--- WORK INSTRUCTION ---
Write out every line below again exactly as it stands, skipping each image.

--- SUPPLIED ENTRIES ---
-*-*-

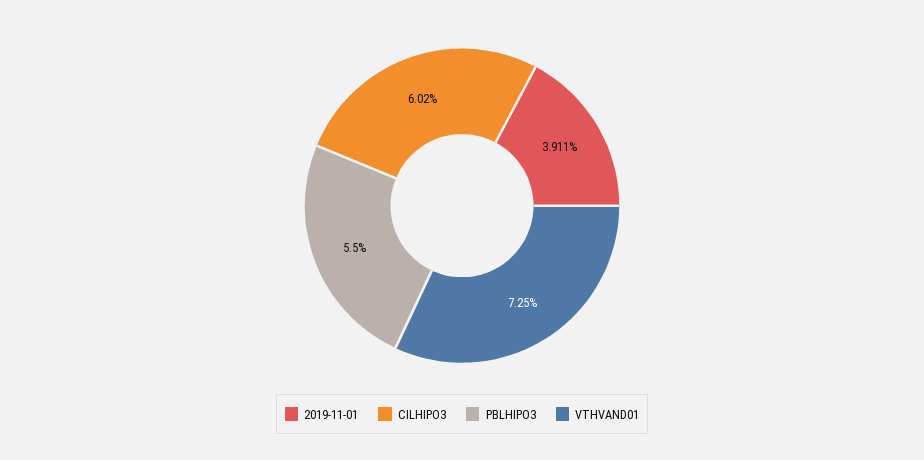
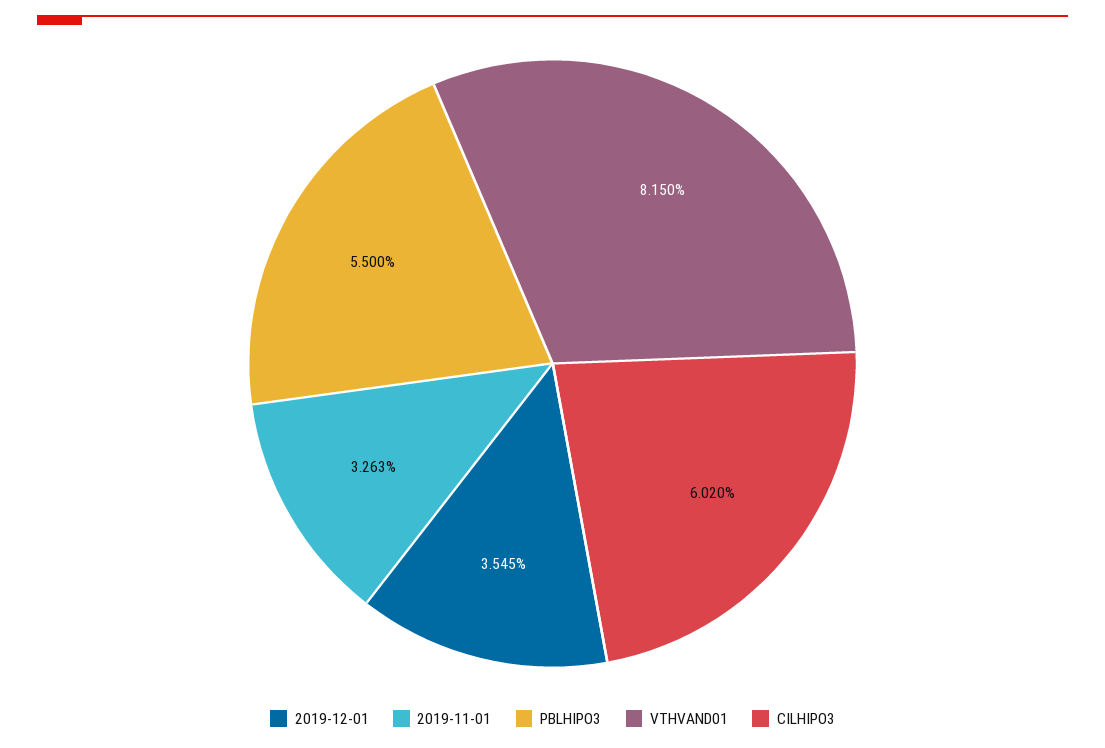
  {
-   "2019-11-01": 3.911,
+   "2019-11-01": 3.263,
    "CILHIPO3": 6.02,
    "PBLHIPO3": 5.5,
-   "VTHVAND01": 7.25
+   "VTHVAND01": 8.15,
+   "2019-12-01": 3.545
  }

-*-*-

--- RESULT OF THIS EXERCISE ---
  {
-   "2019-11-01": 3.911,
+   "2019-11-01": 3.263,
    "CILHIPO3": 6.02,
    "PBLHIPO3": 5.5,
-   "VTHVAND01": 7.25
+   "VTHVAND01": 8.15,
+   "2019-12-01": 3.545
  }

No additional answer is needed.